A practical way to explore AI without losing control: introducing Copilot Launchpad

02/06/26 Wavenet
Launchpad

Many business leaders are caught in a dilemma. They know they should harness AI’s potential, but they’re wary of diving in without guardrails. How can you move forward with AI while still feeling in control?

Beyond interest: why leaders hesitate with AI

For most organisations, embracing AI is no longer optional, it’s a competitive necessity. Yet many senior leaders remain cautious about moving beyond initial experiments. They’ve seen small pilots flare up with excitement only to fizzle out or hit roadblocks, leaving more questions than answers.

Often, it comes down to uncertainty: Where do we start? How do we prevent data leaks or compliance issues? Do we have the right skills?

These are legitimate concerns. Many organisations have tried proofs of concept that didn’t stick, which amplifies the fear of ‘getting it wrong’. No one wants to be the executive who green‑lit an AI project that went rogue. So, a lot of well-intentioned AI initiatives end up in a holding pattern, with leadership waiting for a safer, more structured way forward.

A recent analysis highlighted the risk of diving in unprepared: 95% of generative AI pilots fail to deliver ROI (Forbes, Aug 2025) . The technology isn’t usually the culprit; it’s the lack of a solid framework around it. When leaders lack a clear plan or feel uneasy about hidden risks, it’s understandable they’d slow things down.

Clarity before commitment: safe steps for AI in practice

What if exploring AI didn’t have to feel like a leap into the unknown? The key is creating a structured environment where experimentation is purposeful and managed. In practice, this means defining some ground rules and measures of success before rolling out AI widely.

Instead of letting dozens of informal trials bloom across different teams, an organisation can run a coordinated pilot with guardrails. For example, hand-picking a cross-functional AI champion team of around ten people, ensuring data safeguards are in place, and setting a clear objective (such as ‘reduce customer response time by 20% using an AI assistant’). By giving the pilot a defined scope and goal, leaders maintain visibility and can judge value more confidently.

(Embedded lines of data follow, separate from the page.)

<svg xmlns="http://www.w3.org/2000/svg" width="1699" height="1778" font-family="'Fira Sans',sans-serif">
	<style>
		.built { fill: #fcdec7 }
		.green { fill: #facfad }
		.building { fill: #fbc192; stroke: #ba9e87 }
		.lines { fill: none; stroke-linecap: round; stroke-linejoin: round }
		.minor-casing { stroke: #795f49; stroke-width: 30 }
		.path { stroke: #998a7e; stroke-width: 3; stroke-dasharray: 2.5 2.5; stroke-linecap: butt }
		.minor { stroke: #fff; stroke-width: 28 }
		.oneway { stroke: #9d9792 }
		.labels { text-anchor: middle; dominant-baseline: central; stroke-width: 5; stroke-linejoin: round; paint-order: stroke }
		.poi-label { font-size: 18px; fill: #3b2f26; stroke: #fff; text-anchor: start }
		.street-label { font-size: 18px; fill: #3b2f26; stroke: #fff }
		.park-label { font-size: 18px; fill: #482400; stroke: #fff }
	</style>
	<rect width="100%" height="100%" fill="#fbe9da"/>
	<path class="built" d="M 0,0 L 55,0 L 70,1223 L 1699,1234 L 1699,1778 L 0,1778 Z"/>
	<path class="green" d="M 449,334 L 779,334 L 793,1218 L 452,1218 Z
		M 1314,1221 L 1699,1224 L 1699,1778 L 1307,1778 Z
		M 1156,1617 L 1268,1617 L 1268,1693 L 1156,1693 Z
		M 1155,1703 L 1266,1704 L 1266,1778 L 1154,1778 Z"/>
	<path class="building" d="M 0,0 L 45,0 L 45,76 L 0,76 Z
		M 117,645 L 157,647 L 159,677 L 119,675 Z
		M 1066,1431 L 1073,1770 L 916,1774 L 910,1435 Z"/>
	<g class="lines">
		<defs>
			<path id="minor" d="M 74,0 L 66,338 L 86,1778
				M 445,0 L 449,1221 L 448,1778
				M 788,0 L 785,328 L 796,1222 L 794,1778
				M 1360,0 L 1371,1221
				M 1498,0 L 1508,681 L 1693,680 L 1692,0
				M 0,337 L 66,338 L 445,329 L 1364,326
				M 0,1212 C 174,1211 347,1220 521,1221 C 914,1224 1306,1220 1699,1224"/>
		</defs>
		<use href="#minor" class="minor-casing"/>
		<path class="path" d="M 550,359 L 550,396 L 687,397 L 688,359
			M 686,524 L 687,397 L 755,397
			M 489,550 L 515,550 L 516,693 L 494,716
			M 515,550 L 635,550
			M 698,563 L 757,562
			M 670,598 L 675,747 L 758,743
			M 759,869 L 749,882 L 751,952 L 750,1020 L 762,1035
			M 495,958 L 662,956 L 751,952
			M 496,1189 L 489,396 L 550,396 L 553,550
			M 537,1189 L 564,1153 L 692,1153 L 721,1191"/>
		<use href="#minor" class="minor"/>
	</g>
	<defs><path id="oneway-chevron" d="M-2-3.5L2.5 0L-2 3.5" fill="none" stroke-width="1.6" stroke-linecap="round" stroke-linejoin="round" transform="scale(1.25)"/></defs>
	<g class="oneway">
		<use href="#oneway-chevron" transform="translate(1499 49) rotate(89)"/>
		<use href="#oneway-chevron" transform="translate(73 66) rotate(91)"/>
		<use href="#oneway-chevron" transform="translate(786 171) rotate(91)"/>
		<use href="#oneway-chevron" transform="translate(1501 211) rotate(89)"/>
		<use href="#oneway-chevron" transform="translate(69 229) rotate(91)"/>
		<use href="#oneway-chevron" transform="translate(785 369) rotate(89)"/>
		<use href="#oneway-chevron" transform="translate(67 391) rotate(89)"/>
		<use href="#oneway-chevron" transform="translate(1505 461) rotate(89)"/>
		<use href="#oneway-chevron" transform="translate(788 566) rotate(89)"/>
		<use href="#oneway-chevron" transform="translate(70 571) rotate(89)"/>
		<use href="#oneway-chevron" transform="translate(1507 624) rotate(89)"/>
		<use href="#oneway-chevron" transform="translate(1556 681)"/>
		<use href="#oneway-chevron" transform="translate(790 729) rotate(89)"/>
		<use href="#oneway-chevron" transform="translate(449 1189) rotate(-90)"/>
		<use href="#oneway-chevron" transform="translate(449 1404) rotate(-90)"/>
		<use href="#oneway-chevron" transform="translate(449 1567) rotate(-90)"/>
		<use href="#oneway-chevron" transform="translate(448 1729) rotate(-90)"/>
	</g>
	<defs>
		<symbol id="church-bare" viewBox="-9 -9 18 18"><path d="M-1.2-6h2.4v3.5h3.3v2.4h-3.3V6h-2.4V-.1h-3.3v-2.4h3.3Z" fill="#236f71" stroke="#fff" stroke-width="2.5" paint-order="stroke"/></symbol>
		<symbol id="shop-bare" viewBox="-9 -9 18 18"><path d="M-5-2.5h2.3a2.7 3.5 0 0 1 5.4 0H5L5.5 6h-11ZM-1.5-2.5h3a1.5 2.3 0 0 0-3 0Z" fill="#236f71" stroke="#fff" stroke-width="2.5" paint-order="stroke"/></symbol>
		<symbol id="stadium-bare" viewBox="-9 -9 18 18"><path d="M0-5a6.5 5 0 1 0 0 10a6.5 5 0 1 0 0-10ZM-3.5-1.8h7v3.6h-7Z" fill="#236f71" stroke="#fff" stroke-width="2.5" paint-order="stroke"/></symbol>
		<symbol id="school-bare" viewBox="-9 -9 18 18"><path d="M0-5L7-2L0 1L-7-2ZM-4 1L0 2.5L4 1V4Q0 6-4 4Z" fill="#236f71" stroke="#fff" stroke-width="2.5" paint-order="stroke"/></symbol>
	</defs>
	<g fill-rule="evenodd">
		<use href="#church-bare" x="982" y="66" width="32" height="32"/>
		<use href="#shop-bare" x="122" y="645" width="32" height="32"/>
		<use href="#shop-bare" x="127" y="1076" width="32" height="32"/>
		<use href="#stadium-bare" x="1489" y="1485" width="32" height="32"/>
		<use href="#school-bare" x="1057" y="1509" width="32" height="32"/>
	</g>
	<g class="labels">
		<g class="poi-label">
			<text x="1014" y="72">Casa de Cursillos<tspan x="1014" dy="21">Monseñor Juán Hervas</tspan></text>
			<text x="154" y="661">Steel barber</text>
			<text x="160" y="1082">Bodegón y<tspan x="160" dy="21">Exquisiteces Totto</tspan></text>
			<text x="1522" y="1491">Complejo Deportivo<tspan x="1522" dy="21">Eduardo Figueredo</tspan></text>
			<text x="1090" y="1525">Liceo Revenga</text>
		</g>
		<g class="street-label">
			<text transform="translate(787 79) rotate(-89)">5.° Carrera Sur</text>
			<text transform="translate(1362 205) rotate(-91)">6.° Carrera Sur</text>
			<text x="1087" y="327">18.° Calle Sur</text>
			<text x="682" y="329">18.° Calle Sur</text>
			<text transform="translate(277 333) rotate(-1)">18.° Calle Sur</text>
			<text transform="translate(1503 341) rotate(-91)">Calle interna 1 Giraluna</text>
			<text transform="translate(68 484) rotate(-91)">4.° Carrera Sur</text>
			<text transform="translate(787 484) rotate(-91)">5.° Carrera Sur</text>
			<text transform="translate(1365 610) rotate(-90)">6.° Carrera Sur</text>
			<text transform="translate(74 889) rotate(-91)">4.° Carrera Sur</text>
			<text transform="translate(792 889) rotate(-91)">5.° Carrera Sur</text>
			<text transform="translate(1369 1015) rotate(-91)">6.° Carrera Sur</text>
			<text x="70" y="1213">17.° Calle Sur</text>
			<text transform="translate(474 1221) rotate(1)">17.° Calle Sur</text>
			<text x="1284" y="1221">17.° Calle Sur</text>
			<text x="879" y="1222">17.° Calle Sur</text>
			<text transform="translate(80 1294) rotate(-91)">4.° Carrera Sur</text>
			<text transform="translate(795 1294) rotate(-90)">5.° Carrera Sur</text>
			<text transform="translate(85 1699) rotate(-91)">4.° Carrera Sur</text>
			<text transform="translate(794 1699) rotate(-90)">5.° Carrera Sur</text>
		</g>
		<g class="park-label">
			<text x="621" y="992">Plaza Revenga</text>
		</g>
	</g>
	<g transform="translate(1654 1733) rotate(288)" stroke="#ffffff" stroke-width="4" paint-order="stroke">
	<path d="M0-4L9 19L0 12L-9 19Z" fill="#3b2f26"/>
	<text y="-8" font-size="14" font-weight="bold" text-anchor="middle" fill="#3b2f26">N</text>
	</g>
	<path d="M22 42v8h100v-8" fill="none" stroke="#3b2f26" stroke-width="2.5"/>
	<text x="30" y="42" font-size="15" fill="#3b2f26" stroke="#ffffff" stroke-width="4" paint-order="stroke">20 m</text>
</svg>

Safe exploration also means not treating AI purely as a tech project. It’s about people and processes as much as tools. Many companies invest in governance and training upfront, establishing who oversees AI use, teaching employees how to use it responsibly, and aligning everyone on acceptable use policies.

Taking these steps doesn’t slow progress; in fact, it accelerates it by preventing the missteps that often cause pilots to stall. You’re not holding innovation back; you’re building a runway for it to take off. When everyone understands the boundaries and the purpose, teams can be creative with AI without chaos.

The organisation gets to learn what works, and what doesn’t in a controlled setting, gathering real results and feedback to inform bigger decisions later.

Copilot Launchpad: exploring with an experienced guide

As a trusted Microsoft Copilot specialist, we have distilled these principles into a structured 30-day programme called Copilot Launchpad – a safe ‘sandbox’ for AI adoption focused on a small champion group.

It combines leadership alignment, technical readiness, security checks, and hands-on champion training into one coordinated plan designed to get your first ten key users up and running quickly. The idea isn’t just to try AI, but to do it under expert guidance with the right guardrails in place.

This approach ensures you are fully prepared and your users are engaged, while measurable business value is achieved through tangible use cases. You’re not committing to a huge rollout with Copilot Launchpad. It’s an intermediate step that takes the pressure off.

It’s a low-risk, all-inclusive approach with benefits such as ten annual Copilot licences built into the product, meaning you can accelerate progress while addressing common barriers such as unclear strategy, skill gaps, or security concerns.

In practice, this kind of guided pilot can be hugely beneficial. Leaders begin to see AI in action under controlled conditions and with expert oversight, which eases anxiety and builds buy-in. Teams can experiment with real tasks, supported by safety nets that boost confidence.

Crucially, when you decide on wider AI adoption, you’re doing so based on evidence and experience, not jargon or guesswork. By the end of your Copilot Launchpad project, you will have a much clearer view of AI’s value, a list of internal lessons learned, and a shared vision for next steps.

From caution to AI confidence

For any business interested in AI but held back by valid concerns, the answer isn’t to wait – it’s to explore in a smarter way. With a structured plan and the right partner by your side, you can turn cautious curiosity into practical progress.

Moving carefully doesn’t mean moving slowly; it means building momentum on a solid foundation. Our role, through programmes like Copilot Launchpad, is to act as your experienced guide, ensuring you gain the insight and assurance needed to move forward confidently.